> _TASK REQUIREMENTS_: What lines in the listing include "Left"? Return a copy of each.

.....

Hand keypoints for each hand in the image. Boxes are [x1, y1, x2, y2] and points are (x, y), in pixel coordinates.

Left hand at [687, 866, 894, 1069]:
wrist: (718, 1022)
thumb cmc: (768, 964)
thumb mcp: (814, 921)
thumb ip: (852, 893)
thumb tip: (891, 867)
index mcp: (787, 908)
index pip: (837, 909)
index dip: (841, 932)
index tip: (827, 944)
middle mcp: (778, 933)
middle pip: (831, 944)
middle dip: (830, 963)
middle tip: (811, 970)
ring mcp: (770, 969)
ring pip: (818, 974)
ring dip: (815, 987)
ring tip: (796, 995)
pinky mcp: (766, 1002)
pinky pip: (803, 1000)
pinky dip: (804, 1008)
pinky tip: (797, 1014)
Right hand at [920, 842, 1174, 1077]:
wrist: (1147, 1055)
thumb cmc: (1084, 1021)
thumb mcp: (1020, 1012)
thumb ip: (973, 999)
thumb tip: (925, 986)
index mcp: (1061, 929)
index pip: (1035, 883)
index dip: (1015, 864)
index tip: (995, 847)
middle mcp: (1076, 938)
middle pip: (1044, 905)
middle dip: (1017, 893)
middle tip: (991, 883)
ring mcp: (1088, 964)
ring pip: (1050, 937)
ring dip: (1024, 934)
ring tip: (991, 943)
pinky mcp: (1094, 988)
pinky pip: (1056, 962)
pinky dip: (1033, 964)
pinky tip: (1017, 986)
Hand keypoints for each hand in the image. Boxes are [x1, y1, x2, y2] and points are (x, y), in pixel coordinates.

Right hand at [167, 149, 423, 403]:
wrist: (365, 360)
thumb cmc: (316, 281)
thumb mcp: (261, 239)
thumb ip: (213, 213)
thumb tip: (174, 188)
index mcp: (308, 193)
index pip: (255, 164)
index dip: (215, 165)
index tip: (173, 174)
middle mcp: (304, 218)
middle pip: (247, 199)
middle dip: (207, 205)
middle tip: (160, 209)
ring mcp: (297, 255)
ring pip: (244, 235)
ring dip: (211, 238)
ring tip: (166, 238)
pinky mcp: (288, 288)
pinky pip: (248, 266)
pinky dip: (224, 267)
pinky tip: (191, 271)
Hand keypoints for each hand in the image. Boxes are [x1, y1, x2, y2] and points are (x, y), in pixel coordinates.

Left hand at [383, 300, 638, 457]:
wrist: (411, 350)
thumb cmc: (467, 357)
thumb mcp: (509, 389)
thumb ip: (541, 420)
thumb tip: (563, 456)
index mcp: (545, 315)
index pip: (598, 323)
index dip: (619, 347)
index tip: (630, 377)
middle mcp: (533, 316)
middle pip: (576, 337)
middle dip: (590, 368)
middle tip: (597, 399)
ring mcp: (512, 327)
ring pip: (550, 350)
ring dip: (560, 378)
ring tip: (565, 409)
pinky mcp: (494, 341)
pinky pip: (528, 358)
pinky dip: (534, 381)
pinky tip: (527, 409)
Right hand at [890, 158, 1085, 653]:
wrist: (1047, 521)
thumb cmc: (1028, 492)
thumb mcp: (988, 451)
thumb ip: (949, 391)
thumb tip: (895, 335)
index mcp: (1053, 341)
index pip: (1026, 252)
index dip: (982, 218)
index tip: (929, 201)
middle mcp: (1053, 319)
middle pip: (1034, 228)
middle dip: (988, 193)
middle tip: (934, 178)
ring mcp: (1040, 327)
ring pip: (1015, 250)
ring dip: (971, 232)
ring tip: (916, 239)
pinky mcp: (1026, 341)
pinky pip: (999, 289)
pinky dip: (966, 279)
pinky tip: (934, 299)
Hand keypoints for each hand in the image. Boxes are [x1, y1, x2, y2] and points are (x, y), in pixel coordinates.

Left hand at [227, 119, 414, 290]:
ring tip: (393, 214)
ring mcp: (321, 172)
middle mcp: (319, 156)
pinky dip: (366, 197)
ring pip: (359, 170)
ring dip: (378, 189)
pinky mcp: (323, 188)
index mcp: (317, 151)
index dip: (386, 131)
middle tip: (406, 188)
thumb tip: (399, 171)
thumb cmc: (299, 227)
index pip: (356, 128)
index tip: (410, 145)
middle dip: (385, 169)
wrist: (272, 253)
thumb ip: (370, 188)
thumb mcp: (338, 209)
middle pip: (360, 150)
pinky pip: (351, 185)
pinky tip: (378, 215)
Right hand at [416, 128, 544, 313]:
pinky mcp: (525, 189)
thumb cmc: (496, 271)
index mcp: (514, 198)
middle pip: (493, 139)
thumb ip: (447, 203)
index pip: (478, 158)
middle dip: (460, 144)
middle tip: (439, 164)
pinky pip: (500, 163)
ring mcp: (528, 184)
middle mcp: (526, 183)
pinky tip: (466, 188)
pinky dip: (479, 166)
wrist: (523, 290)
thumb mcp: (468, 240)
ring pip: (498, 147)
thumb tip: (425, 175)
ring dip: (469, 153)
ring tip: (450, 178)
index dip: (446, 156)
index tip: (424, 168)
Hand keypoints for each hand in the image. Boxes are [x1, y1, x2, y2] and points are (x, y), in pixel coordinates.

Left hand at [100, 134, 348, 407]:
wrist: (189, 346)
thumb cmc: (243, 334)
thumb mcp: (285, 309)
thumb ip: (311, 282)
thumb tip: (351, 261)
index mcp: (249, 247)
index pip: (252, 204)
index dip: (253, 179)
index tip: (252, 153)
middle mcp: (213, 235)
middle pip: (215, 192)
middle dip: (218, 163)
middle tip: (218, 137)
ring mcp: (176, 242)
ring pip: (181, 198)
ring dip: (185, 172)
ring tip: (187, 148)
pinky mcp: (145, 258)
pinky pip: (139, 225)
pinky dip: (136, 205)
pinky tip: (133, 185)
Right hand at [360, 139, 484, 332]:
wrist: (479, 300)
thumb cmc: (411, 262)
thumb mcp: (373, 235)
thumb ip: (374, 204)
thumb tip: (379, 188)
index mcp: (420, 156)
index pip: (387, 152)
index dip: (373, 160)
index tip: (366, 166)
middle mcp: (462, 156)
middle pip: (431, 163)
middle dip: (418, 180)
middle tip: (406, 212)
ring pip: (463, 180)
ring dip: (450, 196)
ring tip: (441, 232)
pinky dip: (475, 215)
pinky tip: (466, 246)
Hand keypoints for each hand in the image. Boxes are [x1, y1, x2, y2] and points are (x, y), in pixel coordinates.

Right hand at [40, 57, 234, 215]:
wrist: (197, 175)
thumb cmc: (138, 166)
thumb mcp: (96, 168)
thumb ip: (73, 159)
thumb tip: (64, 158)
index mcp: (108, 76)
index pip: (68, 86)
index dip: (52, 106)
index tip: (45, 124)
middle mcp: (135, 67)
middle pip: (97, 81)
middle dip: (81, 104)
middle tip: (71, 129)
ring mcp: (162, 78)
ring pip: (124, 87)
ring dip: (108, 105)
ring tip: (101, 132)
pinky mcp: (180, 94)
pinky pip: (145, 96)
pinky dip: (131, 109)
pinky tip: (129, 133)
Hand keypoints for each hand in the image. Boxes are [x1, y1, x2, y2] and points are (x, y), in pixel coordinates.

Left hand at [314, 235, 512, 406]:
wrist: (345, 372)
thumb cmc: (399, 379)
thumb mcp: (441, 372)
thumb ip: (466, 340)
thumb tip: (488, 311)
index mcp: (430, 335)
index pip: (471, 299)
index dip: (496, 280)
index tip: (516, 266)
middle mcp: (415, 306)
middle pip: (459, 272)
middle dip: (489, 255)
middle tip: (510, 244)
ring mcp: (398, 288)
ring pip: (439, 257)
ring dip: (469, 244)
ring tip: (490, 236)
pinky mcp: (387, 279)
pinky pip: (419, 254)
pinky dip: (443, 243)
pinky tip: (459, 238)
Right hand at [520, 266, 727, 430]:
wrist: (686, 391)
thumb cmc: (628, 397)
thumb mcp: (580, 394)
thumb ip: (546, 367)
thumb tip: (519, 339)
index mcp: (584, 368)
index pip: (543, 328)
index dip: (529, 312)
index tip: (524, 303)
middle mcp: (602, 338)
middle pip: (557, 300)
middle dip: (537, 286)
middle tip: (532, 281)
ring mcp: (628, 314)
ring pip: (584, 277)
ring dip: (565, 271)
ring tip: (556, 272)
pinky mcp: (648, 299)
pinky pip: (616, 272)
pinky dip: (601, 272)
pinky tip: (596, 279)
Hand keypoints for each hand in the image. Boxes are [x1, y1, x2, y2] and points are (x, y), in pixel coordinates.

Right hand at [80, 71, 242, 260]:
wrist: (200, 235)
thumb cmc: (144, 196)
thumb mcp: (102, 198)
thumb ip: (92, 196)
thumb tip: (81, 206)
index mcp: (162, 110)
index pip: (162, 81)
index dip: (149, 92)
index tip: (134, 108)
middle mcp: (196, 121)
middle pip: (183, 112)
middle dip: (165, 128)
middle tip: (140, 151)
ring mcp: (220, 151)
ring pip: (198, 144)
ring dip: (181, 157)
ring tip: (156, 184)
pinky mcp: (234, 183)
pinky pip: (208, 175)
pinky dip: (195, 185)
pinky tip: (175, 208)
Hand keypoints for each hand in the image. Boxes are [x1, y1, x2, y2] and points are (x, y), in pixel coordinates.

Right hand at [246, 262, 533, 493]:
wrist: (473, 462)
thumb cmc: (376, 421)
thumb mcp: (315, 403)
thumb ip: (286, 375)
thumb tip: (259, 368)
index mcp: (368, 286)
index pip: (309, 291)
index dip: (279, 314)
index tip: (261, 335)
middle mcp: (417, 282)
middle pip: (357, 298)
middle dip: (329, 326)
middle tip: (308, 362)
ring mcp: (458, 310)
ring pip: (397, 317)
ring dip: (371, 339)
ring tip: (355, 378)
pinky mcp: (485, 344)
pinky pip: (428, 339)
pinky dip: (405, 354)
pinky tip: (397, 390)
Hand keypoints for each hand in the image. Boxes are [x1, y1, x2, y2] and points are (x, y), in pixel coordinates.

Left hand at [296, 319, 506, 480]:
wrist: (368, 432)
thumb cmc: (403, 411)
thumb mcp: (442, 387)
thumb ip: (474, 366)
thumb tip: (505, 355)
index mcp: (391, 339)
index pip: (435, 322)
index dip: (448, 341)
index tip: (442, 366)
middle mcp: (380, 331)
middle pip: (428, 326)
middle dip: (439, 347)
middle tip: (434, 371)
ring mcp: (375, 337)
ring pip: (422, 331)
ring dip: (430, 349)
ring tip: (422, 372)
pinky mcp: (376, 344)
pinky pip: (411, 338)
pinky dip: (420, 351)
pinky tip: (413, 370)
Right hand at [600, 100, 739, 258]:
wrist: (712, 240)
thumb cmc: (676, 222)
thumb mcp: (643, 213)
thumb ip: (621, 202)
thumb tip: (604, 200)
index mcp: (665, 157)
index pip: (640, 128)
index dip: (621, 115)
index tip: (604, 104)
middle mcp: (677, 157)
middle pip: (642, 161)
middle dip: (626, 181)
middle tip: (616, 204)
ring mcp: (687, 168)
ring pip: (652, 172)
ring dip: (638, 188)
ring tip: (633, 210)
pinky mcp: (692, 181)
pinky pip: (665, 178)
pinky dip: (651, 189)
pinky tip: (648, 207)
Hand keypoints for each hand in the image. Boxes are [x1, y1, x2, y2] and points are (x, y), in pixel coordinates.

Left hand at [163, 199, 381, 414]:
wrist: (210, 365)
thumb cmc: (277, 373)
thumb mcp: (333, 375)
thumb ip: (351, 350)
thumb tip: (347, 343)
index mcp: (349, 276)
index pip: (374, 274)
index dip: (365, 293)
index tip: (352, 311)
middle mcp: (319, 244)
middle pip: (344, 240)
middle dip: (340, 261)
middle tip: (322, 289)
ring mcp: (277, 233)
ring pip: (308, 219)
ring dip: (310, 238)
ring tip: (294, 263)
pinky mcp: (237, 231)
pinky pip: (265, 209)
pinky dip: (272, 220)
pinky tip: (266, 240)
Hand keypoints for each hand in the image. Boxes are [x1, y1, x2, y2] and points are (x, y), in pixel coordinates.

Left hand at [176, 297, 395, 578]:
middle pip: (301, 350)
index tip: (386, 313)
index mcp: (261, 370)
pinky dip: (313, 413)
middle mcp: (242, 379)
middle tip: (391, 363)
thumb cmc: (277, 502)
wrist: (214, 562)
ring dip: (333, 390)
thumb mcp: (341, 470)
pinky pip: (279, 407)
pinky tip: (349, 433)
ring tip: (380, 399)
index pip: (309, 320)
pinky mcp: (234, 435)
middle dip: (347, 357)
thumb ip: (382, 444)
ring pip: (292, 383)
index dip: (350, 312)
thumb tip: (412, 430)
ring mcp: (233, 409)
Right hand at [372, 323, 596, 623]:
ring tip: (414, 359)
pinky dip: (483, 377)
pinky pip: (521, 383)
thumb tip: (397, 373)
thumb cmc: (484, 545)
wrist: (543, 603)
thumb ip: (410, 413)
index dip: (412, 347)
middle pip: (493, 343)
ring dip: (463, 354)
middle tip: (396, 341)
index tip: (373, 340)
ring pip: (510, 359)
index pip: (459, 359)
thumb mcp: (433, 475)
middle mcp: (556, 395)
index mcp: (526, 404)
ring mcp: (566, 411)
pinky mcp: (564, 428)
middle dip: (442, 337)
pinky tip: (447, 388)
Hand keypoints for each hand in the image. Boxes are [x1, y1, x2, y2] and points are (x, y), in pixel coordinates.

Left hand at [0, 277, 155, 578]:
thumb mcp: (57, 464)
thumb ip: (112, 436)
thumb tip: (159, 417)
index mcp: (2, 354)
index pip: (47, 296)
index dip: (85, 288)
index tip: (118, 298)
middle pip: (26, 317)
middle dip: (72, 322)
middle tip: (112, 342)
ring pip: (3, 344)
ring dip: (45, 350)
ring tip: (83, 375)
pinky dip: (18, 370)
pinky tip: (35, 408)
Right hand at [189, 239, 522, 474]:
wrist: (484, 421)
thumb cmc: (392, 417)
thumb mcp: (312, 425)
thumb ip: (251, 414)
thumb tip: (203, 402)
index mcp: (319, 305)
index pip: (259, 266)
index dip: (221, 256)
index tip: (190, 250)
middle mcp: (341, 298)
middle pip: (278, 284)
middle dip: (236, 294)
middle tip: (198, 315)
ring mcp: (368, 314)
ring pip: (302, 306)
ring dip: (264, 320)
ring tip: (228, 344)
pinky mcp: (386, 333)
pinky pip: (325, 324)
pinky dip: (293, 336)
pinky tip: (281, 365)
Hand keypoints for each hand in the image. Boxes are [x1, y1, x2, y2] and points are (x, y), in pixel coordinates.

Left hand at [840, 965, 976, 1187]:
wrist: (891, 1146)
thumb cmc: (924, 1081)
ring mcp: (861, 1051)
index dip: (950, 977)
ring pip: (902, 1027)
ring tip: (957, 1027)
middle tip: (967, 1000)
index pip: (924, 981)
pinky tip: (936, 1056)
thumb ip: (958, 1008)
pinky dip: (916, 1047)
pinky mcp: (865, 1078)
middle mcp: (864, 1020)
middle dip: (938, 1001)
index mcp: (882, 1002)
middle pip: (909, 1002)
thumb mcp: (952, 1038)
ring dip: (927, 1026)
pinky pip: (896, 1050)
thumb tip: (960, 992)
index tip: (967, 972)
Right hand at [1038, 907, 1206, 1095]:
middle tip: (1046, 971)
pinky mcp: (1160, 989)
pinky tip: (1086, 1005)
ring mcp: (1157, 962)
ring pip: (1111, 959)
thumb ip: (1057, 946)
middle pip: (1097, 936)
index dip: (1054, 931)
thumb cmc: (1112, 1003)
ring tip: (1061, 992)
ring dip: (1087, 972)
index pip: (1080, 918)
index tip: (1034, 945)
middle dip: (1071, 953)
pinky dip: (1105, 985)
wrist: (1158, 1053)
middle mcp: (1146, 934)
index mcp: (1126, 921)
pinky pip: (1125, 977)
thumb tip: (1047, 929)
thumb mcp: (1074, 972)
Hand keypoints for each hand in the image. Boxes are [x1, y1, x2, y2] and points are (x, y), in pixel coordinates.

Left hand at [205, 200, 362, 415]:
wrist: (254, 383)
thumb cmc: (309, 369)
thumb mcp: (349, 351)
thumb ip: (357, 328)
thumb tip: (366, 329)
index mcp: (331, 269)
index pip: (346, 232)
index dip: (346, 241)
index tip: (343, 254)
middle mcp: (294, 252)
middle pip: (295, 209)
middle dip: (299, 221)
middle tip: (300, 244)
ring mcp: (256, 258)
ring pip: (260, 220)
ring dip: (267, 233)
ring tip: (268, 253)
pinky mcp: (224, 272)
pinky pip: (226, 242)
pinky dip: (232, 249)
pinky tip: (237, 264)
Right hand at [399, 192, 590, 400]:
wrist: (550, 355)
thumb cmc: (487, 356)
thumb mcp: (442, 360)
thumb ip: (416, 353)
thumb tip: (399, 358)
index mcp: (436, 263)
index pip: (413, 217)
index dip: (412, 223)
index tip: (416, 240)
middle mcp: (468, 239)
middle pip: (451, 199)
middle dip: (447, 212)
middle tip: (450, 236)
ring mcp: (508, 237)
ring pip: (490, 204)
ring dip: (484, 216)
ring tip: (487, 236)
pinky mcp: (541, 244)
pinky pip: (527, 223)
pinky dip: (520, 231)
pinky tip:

.....

> _SOLUTION_:
Left hand at [687, 866, 894, 1069]:
Left hand at [383, 300, 638, 457]:
Left hand at [227, 119, 414, 290]:
Left hand at [100, 134, 348, 407]:
Left hand at [314, 235, 512, 406]:
Left hand at [296, 319, 506, 480]:
Left hand at [163, 199, 381, 414]:
Left hand at [176, 297, 395, 578]:
Left hand at [0, 277, 155, 578]:
Left hand at [840, 965, 976, 1187]:
Left hand at [205, 200, 362, 415]:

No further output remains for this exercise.